Print the data once more, exactly as supplied.

*** Data for review ***

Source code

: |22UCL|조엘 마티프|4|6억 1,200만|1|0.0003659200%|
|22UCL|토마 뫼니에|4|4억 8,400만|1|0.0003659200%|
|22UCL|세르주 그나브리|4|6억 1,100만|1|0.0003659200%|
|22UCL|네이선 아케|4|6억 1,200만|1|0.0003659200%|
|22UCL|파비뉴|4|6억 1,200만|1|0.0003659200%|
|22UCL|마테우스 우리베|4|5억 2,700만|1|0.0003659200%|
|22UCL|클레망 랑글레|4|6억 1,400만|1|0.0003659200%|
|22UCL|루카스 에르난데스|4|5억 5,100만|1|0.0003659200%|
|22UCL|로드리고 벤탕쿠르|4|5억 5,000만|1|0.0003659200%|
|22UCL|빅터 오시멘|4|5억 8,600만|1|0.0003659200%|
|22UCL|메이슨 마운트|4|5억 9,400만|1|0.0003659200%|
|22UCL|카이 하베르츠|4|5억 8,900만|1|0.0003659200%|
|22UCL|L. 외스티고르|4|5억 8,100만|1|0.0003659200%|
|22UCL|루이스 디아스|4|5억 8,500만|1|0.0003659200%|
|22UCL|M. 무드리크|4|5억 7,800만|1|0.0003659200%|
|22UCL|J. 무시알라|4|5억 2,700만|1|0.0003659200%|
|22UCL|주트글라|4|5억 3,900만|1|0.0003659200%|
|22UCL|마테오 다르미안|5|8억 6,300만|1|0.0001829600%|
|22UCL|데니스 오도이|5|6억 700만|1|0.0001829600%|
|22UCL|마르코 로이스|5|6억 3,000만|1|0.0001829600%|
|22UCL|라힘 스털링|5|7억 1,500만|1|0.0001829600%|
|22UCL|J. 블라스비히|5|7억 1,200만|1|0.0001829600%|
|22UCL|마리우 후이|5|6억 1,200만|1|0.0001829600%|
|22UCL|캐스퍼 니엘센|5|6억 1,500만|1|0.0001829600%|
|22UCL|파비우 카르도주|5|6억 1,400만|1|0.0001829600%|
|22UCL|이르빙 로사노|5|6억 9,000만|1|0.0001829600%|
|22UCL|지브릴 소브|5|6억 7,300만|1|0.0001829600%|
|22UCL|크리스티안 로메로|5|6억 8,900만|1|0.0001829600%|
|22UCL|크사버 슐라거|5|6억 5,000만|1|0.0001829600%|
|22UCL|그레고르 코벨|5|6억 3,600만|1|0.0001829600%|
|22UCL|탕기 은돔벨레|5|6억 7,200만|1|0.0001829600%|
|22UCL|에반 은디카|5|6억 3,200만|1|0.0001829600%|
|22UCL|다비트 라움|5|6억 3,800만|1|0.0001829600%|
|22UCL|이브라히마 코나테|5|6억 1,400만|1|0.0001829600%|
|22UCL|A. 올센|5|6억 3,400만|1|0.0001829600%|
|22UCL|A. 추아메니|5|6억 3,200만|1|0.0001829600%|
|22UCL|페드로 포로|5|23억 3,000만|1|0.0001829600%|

*** End of Data for review ***

Answer space:
Source code

: |22UCL|조엘 마티프|4|6억 1,200만|1|0.0003659200%|
|22UCL|토마 뫼니에|4|4억 8,400만|1|0.0003659200%|
|22UCL|세르주 그나브리|4|6억 1,100만|1|0.0003659200%|
|22UCL|네이선 아케|4|6억 1,200만|1|0.0003659200%|
|22UCL|파비뉴|4|6억 1,200만|1|0.0003659200%|
|22UCL|마테우스 우리베|4|5억 2,700만|1|0.0003659200%|
|22UCL|클레망 랑글레|4|6억 1,400만|1|0.0003659200%|
|22UCL|루카스 에르난데스|4|5억 5,100만|1|0.0003659200%|
|22UCL|로드리고 벤탕쿠르|4|5억 5,000만|1|0.0003659200%|
|22UCL|빅터 오시멘|4|5억 8,600만|1|0.0003659200%|
|22UCL|메이슨 마운트|4|5억 9,400만|1|0.0003659200%|
|22UCL|카이 하베르츠|4|5억 8,900만|1|0.0003659200%|
|22UCL|L. 외스티고르|4|5억 8,100만|1|0.0003659200%|
|22UCL|루이스 디아스|4|5억 8,500만|1|0.0003659200%|
|22UCL|M. 무드리크|4|5억 7,800만|1|0.0003659200%|
|22UCL|J. 무시알라|4|5억 2,700만|1|0.0003659200%|
|22UCL|주트글라|4|5억 3,900만|1|0.0003659200%|
|22UCL|마테오 다르미안|5|8억 6,300만|1|0.0001829600%|
|22UCL|데니스 오도이|5|6억 700만|1|0.0001829600%|
|22UCL|마르코 로이스|5|6억 3,000만|1|0.0001829600%|
|22UCL|라힘 스털링|5|7억 1,500만|1|0.0001829600%|
|22UCL|J. 블라스비히|5|7억 1,200만|1|0.0001829600%|
|22UCL|마리우 후이|5|6억 1,200만|1|0.0001829600%|
|22UCL|캐스퍼 니엘센|5|6억 1,500만|1|0.0001829600%|
|22UCL|파비우 카르도주|5|6억 1,400만|1|0.0001829600%|
|22UCL|이르빙 로사노|5|6억 9,000만|1|0.0001829600%|
|22UCL|지브릴 소브|5|6억 7,300만|1|0.0001829600%|
|22UCL|크리스티안 로메로|5|6억 8,900만|1|0.0001829600%|
|22UCL|크사버 슐라거|5|6억 5,000만|1|0.0001829600%|
|22UCL|그레고르 코벨|5|6억 3,600만|1|0.0001829600%|
|22UCL|탕기 은돔벨레|5|6억 7,200만|1|0.0001829600%|
|22UCL|에반 은디카|5|6억 3,200만|1|0.0001829600%|
|22UCL|다비트 라움|5|6억 3,800만|1|0.0001829600%|
|22UCL|이브라히마 코나테|5|6억 1,400만|1|0.0001829600%|
|22UCL|A. 올센|5|6억 3,400만|1|0.0001829600%|
|22UCL|A. 추아메니|5|6억 3,200만|1|0.0001829600%|
|22UCL|페드로 포로|5|23억 3,000만|1|0.0001829600%|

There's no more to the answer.